- [What you are asked to do] For every entry that follows, return an identical copy.

- [Listed entries]
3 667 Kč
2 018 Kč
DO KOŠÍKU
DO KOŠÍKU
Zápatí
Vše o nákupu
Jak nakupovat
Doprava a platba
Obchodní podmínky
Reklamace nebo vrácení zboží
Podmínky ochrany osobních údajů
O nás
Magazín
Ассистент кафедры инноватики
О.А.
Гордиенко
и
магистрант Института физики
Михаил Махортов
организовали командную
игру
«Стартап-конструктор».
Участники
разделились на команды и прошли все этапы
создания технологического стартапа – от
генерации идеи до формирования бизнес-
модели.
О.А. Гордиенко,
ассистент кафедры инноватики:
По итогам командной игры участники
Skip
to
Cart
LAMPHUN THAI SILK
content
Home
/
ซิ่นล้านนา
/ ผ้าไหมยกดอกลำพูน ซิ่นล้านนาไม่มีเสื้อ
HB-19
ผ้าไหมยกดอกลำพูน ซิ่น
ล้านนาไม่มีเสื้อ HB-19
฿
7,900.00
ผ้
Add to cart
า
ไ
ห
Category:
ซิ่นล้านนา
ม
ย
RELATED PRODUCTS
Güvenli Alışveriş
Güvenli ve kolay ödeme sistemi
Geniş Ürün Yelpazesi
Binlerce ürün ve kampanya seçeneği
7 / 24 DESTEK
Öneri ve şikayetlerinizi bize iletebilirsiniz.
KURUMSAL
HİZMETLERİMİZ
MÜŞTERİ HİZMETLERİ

- [Task output]
3 667 Kč
2 018 Kč
DO KOŠÍKU
DO KOŠÍKU
Zápatí
Vše o nákupu
Jak nakupovat
Doprava a platba
Obchodní podmínky
Reklamace nebo vrácení zboží
Podmínky ochrany osobních údajů
O nás
Magazín
Ассистент кафедры инноватики
О.А.
Гордиенко
и
магистрант Института физики
Михаил Махортов
организовали командную
игру
«Стартап-конструктор».
Участники
разделились на команды и прошли все этапы
создания технологического стартапа – от
генерации идеи до формирования бизнес-
модели.
О.А. Гордиенко,
ассистент кафедры инноватики:
По итогам командной игры участники
Skip
to
Cart
LAMPHUN THAI SILK
content
Home
/
ซิ่นล้านนา
/ ผ้าไหมยกดอกลำพูน ซิ่นล้านนาไม่มีเสื้อ
HB-19
ผ้าไหมยกดอกลำพูน ซิ่น
ล้านนาไม่มีเสื้อ HB-19
฿
7,900.00
ผ้
Add to cart
า
ไ
ห
Category:
ซิ่นล้านนา
ม
ย
RELATED PRODUCTS
Güvenli Alışveriş
Güvenli ve kolay ödeme sistemi
Geniş Ürün Yelpazesi
Binlerce ürün ve kampanya seçeneği
7 / 24 DESTEK
Öneri ve şikayetlerinizi bize iletebilirsiniz.
KURUMSAL
HİZMETLERİMİZ
MÜŞTERİ HİZMETLERİ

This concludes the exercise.